Pose estimation data
- Opening Delimiter -

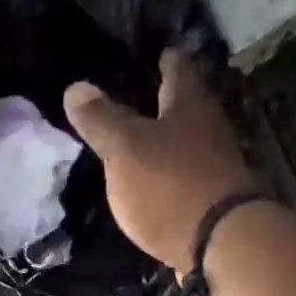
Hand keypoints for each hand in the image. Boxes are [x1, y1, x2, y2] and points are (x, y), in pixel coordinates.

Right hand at [63, 50, 258, 272]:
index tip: (158, 52)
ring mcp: (216, 165)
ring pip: (189, 141)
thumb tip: (76, 87)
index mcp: (188, 105)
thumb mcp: (125, 149)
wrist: (219, 242)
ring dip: (170, 139)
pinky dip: (171, 173)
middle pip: (188, 105)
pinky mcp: (214, 200)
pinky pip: (188, 176)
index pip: (178, 68)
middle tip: (144, 95)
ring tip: (143, 140)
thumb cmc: (169, 185)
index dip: (166, 59)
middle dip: (168, 100)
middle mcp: (209, 128)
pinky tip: (155, 182)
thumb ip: (102, 121)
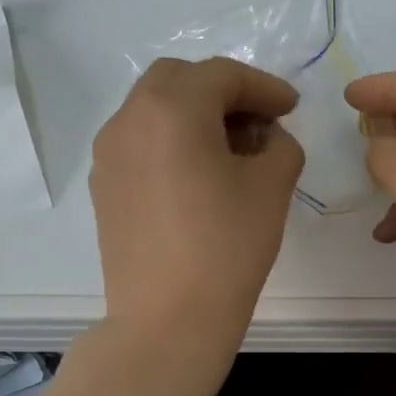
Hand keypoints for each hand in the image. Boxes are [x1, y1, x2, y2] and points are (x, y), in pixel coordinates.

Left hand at [90, 57, 304, 355]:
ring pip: (153, 109)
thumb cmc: (227, 248)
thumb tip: (266, 137)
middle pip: (179, 79)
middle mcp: (130, 119)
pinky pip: (139, 142)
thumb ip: (280, 145)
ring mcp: (109, 153)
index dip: (264, 86)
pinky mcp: (103, 186)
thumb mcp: (272, 187)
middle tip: (258, 122)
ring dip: (193, 114)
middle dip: (223, 91)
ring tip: (229, 150)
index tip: (291, 107)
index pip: (223, 75)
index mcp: (172, 109)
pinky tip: (196, 175)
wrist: (167, 320)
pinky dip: (170, 140)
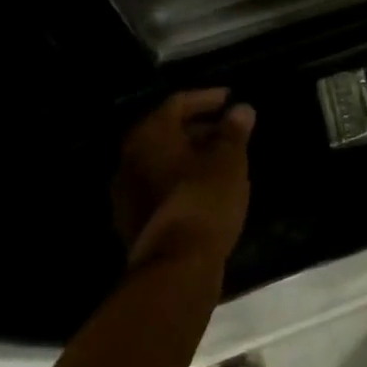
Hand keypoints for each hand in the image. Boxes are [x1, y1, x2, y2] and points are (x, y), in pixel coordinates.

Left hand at [111, 90, 255, 271]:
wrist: (176, 268)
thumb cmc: (204, 198)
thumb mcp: (229, 159)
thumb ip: (234, 130)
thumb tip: (241, 109)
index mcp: (149, 134)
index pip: (178, 103)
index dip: (206, 98)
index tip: (230, 100)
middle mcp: (129, 158)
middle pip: (166, 132)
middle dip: (199, 128)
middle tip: (229, 131)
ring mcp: (126, 194)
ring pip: (161, 161)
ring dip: (190, 156)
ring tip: (222, 160)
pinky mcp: (132, 223)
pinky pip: (159, 187)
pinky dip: (180, 180)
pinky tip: (206, 189)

- Closing Delimiter -

### [What is being asked]
Take the lines from the one containing "thumb cmc: (204, 198)" through the final line of the entries above, and set them down exactly, with nothing added.

### [Written answer]
thumb cmc: (204, 198)
thumb mcp: (229, 159)
thumb ip: (234, 130)
thumb tip: (241, 109)
index mcp: (149, 134)
index pip: (178, 103)
index dip: (206, 98)
index tip: (230, 100)
middle mcp: (129, 158)
middle pip: (166, 132)
middle dip: (199, 128)
middle tip: (229, 131)
ring mcp: (126, 194)
ring pip: (161, 161)
ring dip: (190, 156)
ring tip: (222, 160)
pinky mcp: (132, 223)
pinky pip: (159, 187)
pinky dip: (180, 180)
pinky tip: (206, 189)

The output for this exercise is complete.